I'm reading several interesting books at the moment. Here's one of them:

"Universal Principles of Design" (William Lidwell, Kritina Holden, Jill Butler)
As a classically training musician, I long ago came to realize that everything in life is all the same thing. Art, Music, Language, Love, Teaching, Learning, Design, Beauty, yada, yada, yada... it's all the same life force in different manifestations, if you will. As I read this classic text on design, I keep feeling my heart say, "Yes, that's exactly what good teaching is! It's just great design principles applied to learning, that's all." It's deep integration of Grant Wiggin's work on Understanding By Design.

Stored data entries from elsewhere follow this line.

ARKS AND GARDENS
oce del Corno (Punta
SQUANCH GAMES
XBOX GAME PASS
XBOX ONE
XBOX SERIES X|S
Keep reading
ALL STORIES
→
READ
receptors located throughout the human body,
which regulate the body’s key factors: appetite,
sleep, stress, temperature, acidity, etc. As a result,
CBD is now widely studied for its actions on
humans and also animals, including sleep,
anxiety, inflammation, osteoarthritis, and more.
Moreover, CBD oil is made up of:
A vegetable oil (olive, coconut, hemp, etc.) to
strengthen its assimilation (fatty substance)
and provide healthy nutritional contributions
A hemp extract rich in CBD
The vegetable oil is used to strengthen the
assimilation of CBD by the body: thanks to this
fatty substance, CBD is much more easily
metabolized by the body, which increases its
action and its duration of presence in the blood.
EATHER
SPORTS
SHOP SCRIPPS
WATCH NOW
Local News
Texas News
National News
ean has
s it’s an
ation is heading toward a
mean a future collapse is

If ever a company understood design, it would be, of all things, a technology company: Apple! One of Apple's key goals has always been to make complex technology look irresistible and easy, even essential, to integrate into your lifestyle. Again, great design is great educational practice. Great educational practice is great design. It's beautiful and welcoming. It appears elegant and simple. It has an allure about it, a curiosity that beckons.

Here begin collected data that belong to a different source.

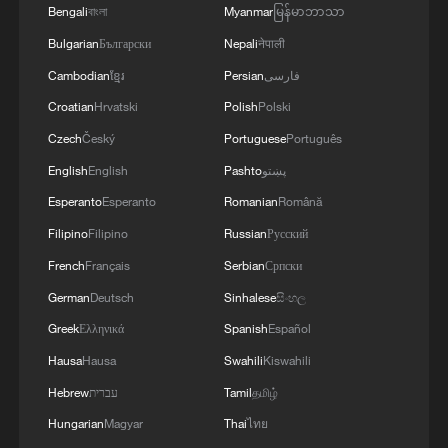
Bengali
বাংলা
Myanmar
မြန်မာဘာသာ
Bulgarian
Български
Nepali
नेपाली
Cambodian
ខ្មែរ
Persian
فارسی
Croatian
Hrvatski
Polish
Polski
Czech
Český
Portuguese
Português
Among the artists personally selected by
English
English
Pashto
پښتو
Kouoh for the Biennale is Maria Magdalena
Esperanto
Esperanto
Romanian
Română
Campos-Pons, whose installation features
both Kouoh and Toni Morrison — the first
Filipino
Filipino
Russian
Русский
Black woman to win the Nobel Prize in
French
Français
Serbian
Српски
Literature.
German
Deutsch
Sinhalese
සිංහල
Greater African representation is also
Greek
Ελληνικά
Spanish
Español
reflected in the launch of new national
Hausa
Hausa
Swahili
Kiswahili
pavilions, with Somalia and Guinea among
Hebrew
עברית
Tamil
தமிழ்
the countries making their Biennale debut
Hungarian
Magyar
Thai
ไทย
this year.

Take a look at the iTunes Store screen shot below. How can you resist going deeper? The button, "Next Steps" is just begging you to click on it! Why, you would feel guilty if you didn't! You would be missing something you might really need, might really want. This is brilliant design! Our blog posts, our assignments, our lessons could all benefit from "Next Steps," from "Deep Cuts!"
As an educator, a teacher, a principal, if you find yourself working too hard to make your staff, your students reach your performance and educational goals, don't just work harder. Don't resort to anger. Don't raise your voice. Don't stress out trying to beat it out of them.
Just revisit your design! How do you make moving to "Next Steps" something each of them feels utterly compelled to do? You want them to know and experience the joy that really is learning and achieving--the essence of all that is beautiful. You want fire in their eyes as time melts away at the behest of going deeper into learning, of taking more personal ownership of their own educational quest.
And the positive energy, over time, begins to build on itself. You return to your center, your love of teaching, your calling.
It's the middle of February, which is always a good time to step back, and revisit your design.